(Bounding box prediction data)
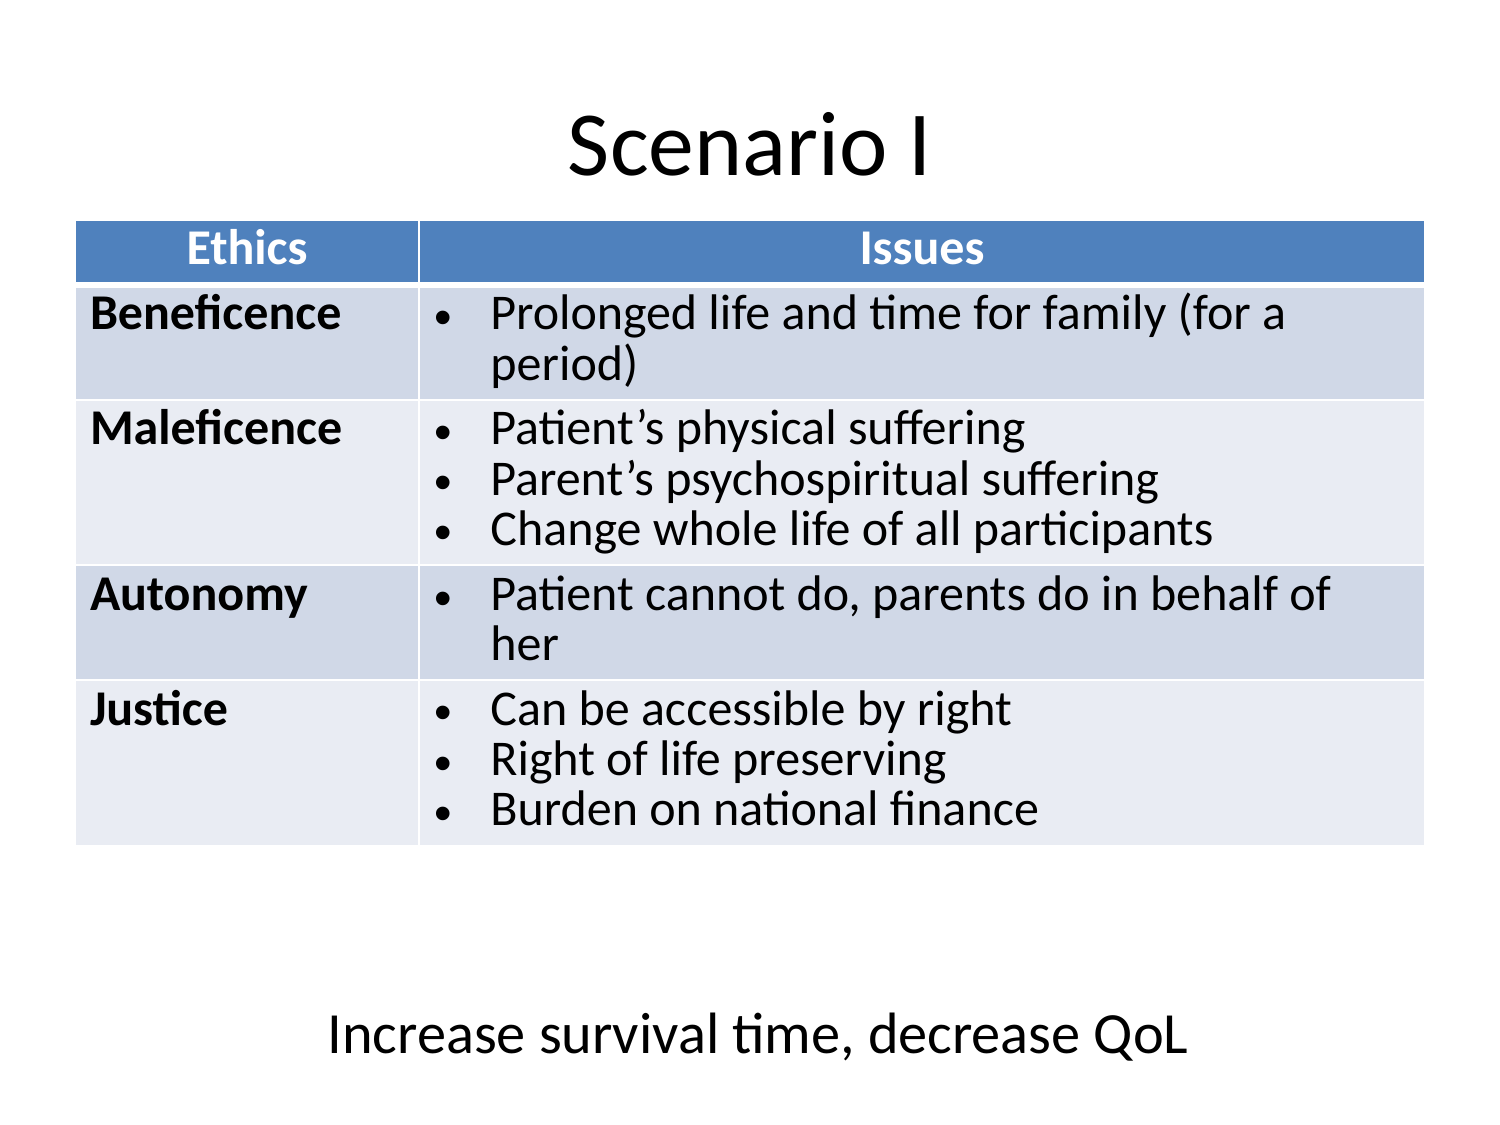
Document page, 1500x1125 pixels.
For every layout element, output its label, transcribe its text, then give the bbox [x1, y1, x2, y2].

table_cell Justice [76, 681, 418, 845]
table_header Ethics [76, 221, 418, 282]
table_cell Autonomy [76, 566, 418, 679]
table_cell Prolonged life and time for family (for a period) [420, 288, 1424, 399]
text_box Increase survival time, decrease QoL [312, 987, 1270, 1073]
table_cell Beneficence [76, 288, 418, 399]
table_cell Maleficence [76, 401, 418, 564]
table_cell Patient’s physical suffering Parent’s psychospiritual suffering Change whole life of all participants [420, 401, 1424, 564]
table_cell Patient cannot do, parents do in behalf of her [420, 566, 1424, 679]
title Scenario I [75, 45, 1425, 219]
table_cell Can be accessible by right Right of life preserving Burden on national finance [420, 681, 1424, 845]
table_header Issues [420, 221, 1424, 282]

▶ [TRY IT]: Your answer must be the records exactly as they stand, with no pictures in it.

▶ [ANSWER BOX]:
Document page, 1500x1125 pixels.
For every layout element, output its label, transcribe its text, then give the bbox [x1, y1, x2, y2].

table_cell Justice [76, 681, 418, 845]
table_header Ethics [76, 221, 418, 282]
table_cell Autonomy [76, 566, 418, 679]
table_cell Prolonged life and time for family (for a period) [420, 288, 1424, 399]
text_box Increase survival time, decrease QoL [312, 987, 1270, 1073]
table_cell Beneficence [76, 288, 418, 399]
table_cell Maleficence [76, 401, 418, 564]
table_cell Patient’s physical suffering Parent’s psychospiritual suffering Change whole life of all participants [420, 401, 1424, 564]
table_cell Patient cannot do, parents do in behalf of her [420, 566, 1424, 679]
title Scenario I [75, 45, 1425, 219]
table_cell Can be accessible by right Right of life preserving Burden on national finance [420, 681, 1424, 845]
table_header Issues [420, 221, 1424, 282]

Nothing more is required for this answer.